How wide do they think the cycle path is?
A quick roundup of cycle path related shenanigans …
The meeting arranged for Tuesday 5 February 2008 at 7.30pm is at Easton Community Centre, not Easton Leisure Centre or The Cornubia.
The scale of opposition and anger to the plan to turn the Bristol and Bath Cycle Path into a bus route is now becoming clear. A petition set up to oppose the plan on the council’s website has gained over 5,000 signatures in under a week. A discussion forum on the BBC website is also demonstrating a similar level of opposition to the plans.
As does the rumour reaching the Blogger that one Bristol City Councillor has received over 800 emails opposing the plan. The recipient is likely to be Labour’s Mark Bradshaw, who is fronting the plan at present.
Anyone who has emailed Bradshaw may have to be patient though, as Bradshaw is known to get his local government officer assistant Roger Livingston to find out the political affiliations of any his correspondents before he sends them a reply.
Bradshaw also cropped up on the front cover of the Cancer today defending his plan. The newspaper already seems firmly on board, headlining the article ‘Welcome to the Future’ and giving the plan the thumbs-up in an editorial.
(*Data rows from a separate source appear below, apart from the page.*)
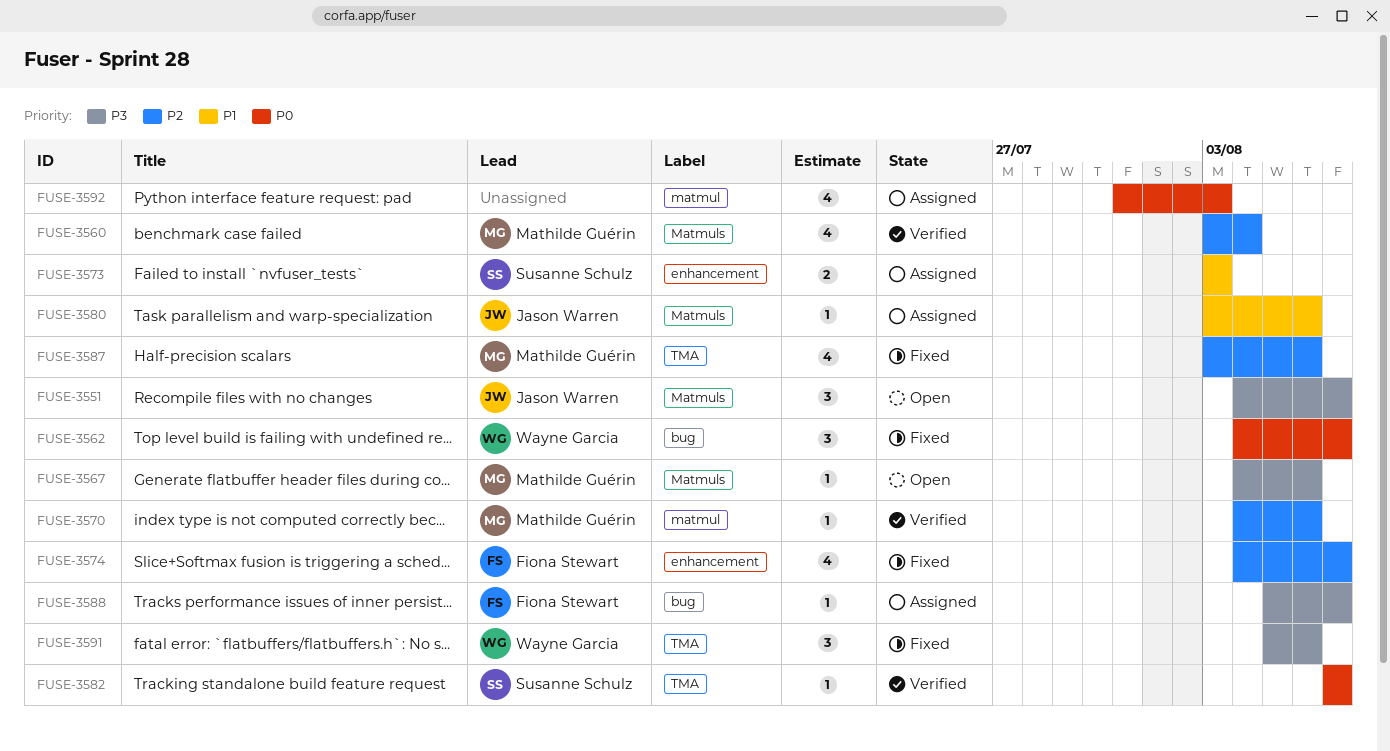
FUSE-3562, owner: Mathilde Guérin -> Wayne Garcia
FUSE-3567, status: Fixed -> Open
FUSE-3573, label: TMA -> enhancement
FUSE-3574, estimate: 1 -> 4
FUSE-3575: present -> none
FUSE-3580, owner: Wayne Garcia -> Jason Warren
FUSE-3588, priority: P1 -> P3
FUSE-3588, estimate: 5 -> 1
Tuesday night saw Bradshaw appear on BBC Points West. His tired line – that buses and cyclists can coexist on the path – is still broadly the same as the one in his press release last week.
However Bradshaw’s own project board who are responsible for developing the plan seem to disagree with him on this in their own minutes (pdf):
“It was a Sustrans policy to support the return of former railway corridors to public transport use as long as there was no negative impact in the amenity value for cyclists. It would be difficult to demonstrate this.”
Which hasn’t stopped Bradshaw trying to demonstrate exactly this anyway. Not least through the publication of some unrealistic sketches of a very wide cycle path indeed demonstrating bicycles and buses “coexisting” in his brave new world:
While Bradshaw and Labour take all the political hits on this at present, the Tories and Lib Dem are keeping very silent on the issue and so far haven’t responded to any emails and taken a public position.
This might be because their respective leaders, Bunter and the Pudding Basin, have been party to these plans all along and have nodded through tens of thousands of pounds worth of expenditure to work up a scheme that may well end up in the dustbin due to an entirely predictable public outcry.
Lib Dem boss Pudding Basin Comer is even a councillor for the Eastville Ward, which the cycle path passes through. So much for his local knowledge then.
The Greens meanwhile, who have been handed the issue on a plate, have not failed to take an opportunistic shot at this open goal. Having spent last weekend reading through the documents obtained by the Bristol Cycling Campaign through a Freedom of Information (FoI) request, the Greens have released a lengthy statement with some decent observations, which at least has saved the Blogger the effort of trawling through these interminable documents.
The Blogger’s eye was, however, caught by the minutes of a discussion the BRT Project Board (pdf) had about their communications strategy:
Richard Rawlinson (RR) raised the issue of awareness raising on BRT proposals. KH considered that this needed to be linked with GBBN and other initiatives to provide a more strategic approach. Peter Bartlett (PB) suggested use of a common overview context setting text across scheme communications activities. DO considered that more proactive communication strategy would assist with stakeholder support (eg Business West) as schemes develop.
So what the hell does that all mean? Well in practice “use of a common overview context setting text across scheme communications activities” seems to translate as “we’ll keep our heads down and force the public to use FoI legislation to find out what’s going on”.